An alternate type could be the complete the sequence. Like having a ‘horse and buggy’, ‘train’, ?, that would be an automobile. The sequence of course is forms of ground transportation going from the past to the most modern.

The two options I have given are not friendly to those who are visually impaired, but that doesn’t rule it out as a possibility for a majority of the population. I think that a more complex text captcha is also possible, but that will still be left to a simpler NLP attack.

 

Authentication: The real me

Authentication as we use it in the security world is obviously from the word “authentic”, meaning genuine. Today we find most common authentication means are simply fulfilling an already established contract with secret information that only the account owner would posses. This gives no insight that the given user who initially established his account let’s call him Bob is in fact Bob logging into his account or Alice, a third party listener may have somehow obtained Bob’s authentication credentials. Since Bob’s credentials may be a username and password pair, the only thing that protects this account is possessing this secret information. You haven’t missed anything, all I have said is that modern day authentication means rely on secrecy or private information that only the account hold would posses. What if we were able to actually establish that Bob, is the same Bob that initially established his account. Not due to knowledge of a simple pair of username/password credentials, or a selected picture and the like. Rather, what if Bob was somehow able to expose his likes, dislikes, habits, tendencies, interests, etc. and this information may be used to not verify that Bob knows his password, but that Bob is Bob.

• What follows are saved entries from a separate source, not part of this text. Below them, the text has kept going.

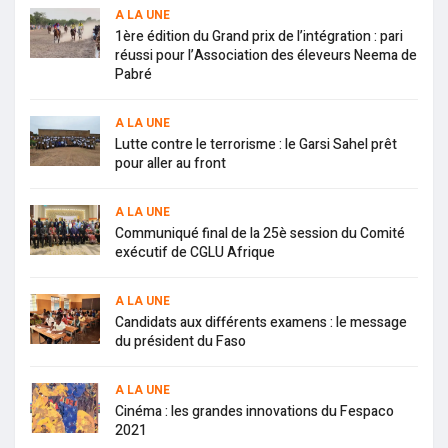
A LA UNE
1ère édition du Grand prix de l’intégration : pari
réussi pour l’Association des éleveurs Neema de
Pabré
A LA UNE
Lutte contre le terrorisme : le Garsi Sahel prêt
pour aller au front
A LA UNE
Communiqué final de la 25è session du Comité
exécutif de CGLU Afrique
A LA UNE
Candidats aux différents examens : le message
du président du Faso
A LA UNE
Cinéma : les grandes innovations du Fespaco
2021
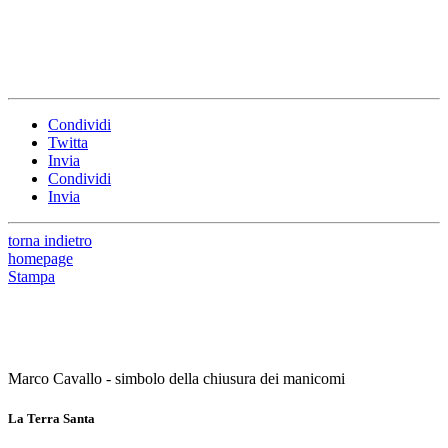
Condividi
Twitta
Invia
Condividi
Invia
torna indietro
homepage
Stampa
Marco Cavallo - simbolo della chiusura dei manicomi
La Terra Santa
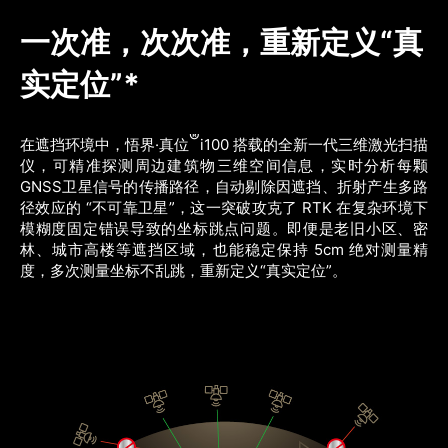
一次准，次次准，重新定义“真
实定位”*
®
在遮挡环境中，悟界·真位
i100 搭载的全新一代三维激光扫描
仪，可精准探测周边建筑物三维空间信息，实时分析每颗
GNSS卫星信号的传播路径，自动剔除因遮挡、折射产生多路
径效应的 “不可靠卫星”，这一突破攻克了 RTK 在复杂环境下
模糊度固定错误导致的坐标跳点问题。即便是老旧小区、密
林、城市高楼等遮挡区域，也能稳定保持 5cm 绝对测量精
度，多次测量坐标不乱跳，重新定义“真实定位”。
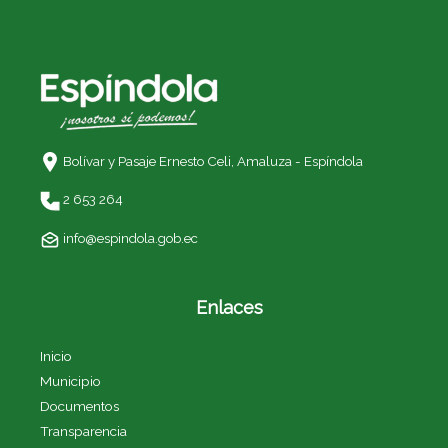
Bolívar y Pasaje Ernesto Celi,
Amaluza - Espíndola
2 653 264
info@espindola.gob.ec
Enlaces
Inicio
Municipio
Documentos
Transparencia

The closest thing I have seen that somehow utilizes this is during credit checks. The questions are almost entirely address verification related multiple choice questions. Did you live in the street X?

Imagine you have a browser extension installed. You read an article that makes you “sad”, or makes you “happy”. You click on your “authentication” icon and use an emoji to express what you feel, or perhaps use a few tag keywords to convey your response. This data may be collected and used to build a statistical model to build verification questions for a authentication service. Your web history, emails, shopping tendencies, music you listen to. All of this can be used to provide data to help paint a picture of things that would show “how” you think and how your react.

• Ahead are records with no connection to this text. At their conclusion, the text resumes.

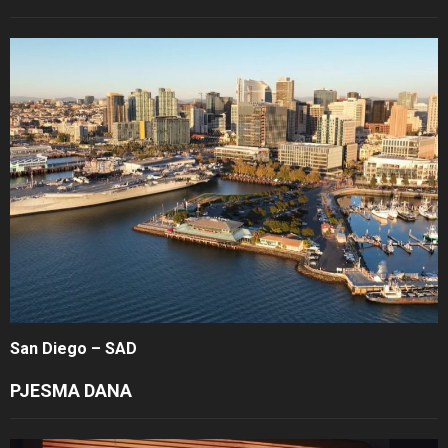
San Diego – SAD
PJESMA DANA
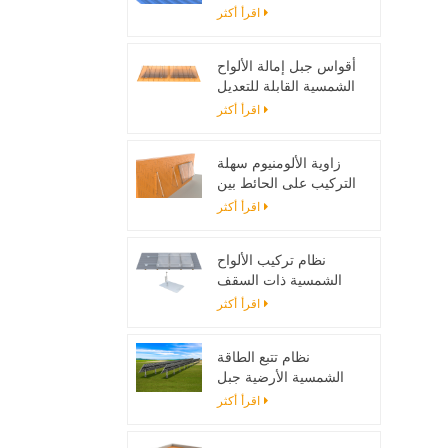
تصاعد بين قوسين
اقرأ أكثر
أقواس جبل إمالة الألواح
الشمسية القابلة للتعديل
مصممة لأنظمة الطاقة
اقرأ أكثر
الشمسية خارج الحزام
زاوية الألومنيوم سهلة
التركيب على الحائط بين
قوسين للألواح الشمسية
اقرأ أكثر
نظام تركيب الألواح
الشمسية ذات السقف
المسطح مع اللمعان
اقرأ أكثر
نظام تتبع الطاقة
الشمسية الأرضية جبل
حامل قابل للتعديل لوحة
اقرأ أكثر
للطاقة الشمسية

Pandora does this to provide you with recommended music. The more you show how you like and dislike the recommended music the more you train your station. Imagine if the next time you logged in to “Bob”s account he was asked two questions which songs in this list would you prefer to listen to. This is not ironclad and different types of data can have different results and predictability.

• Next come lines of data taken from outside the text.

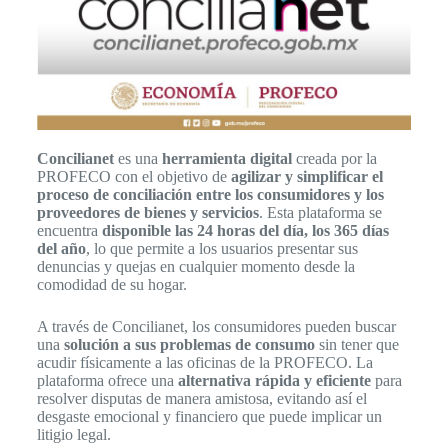
Concilianet
es una
herramienta digital
creada por la
PROFECO con el objetivo de
agilizar y simplificar el
proceso de conciliación entre los consumidores y los
proveedores de bienes y servicios
. Esta plataforma se
encuentra
disponible las 24 horas del día, los 365 días
del año
, lo que permite a los usuarios presentar sus
denuncias y quejas en cualquier momento desde la
comodidad de su hogar.
A través de Concilianet, los consumidores pueden buscar
una
solución a sus problemas de consumo
sin tener que
acudir físicamente a las oficinas de la PROFECO. La
plataforma ofrece una
alternativa rápida y eficiente
para
resolver disputas de manera amistosa, evitando así el
desgaste emocional y financiero que puede implicar un
litigio legal.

This is a very general idea, but I think that ultimately just as now we can use Facebook and Google as ways to login into our account…imagine if we used our Pandora, Netflix, and Amazon account as seed data to ask us questions to verify our identity!!

I am about to post another idea about CAPTCHA’s but look at this post http://en.wikipedia.org/wiki/Google_Image_Labeler I remember when this game was around and Google used people to help train/verify its image search results. I could certainly see a game such as this use to both train and verify a user’s identity.

This can become a great deal more abstract. I have read recently about http://www.washingtontimes.com/news/2015/jan/24/true-cybersecurity-intelligent-computer-keyboard-i/ recent efforts in keystroke analysis in identifying by their unique electronic signature.

A bit of a rant, but I think there are some solid ideas here.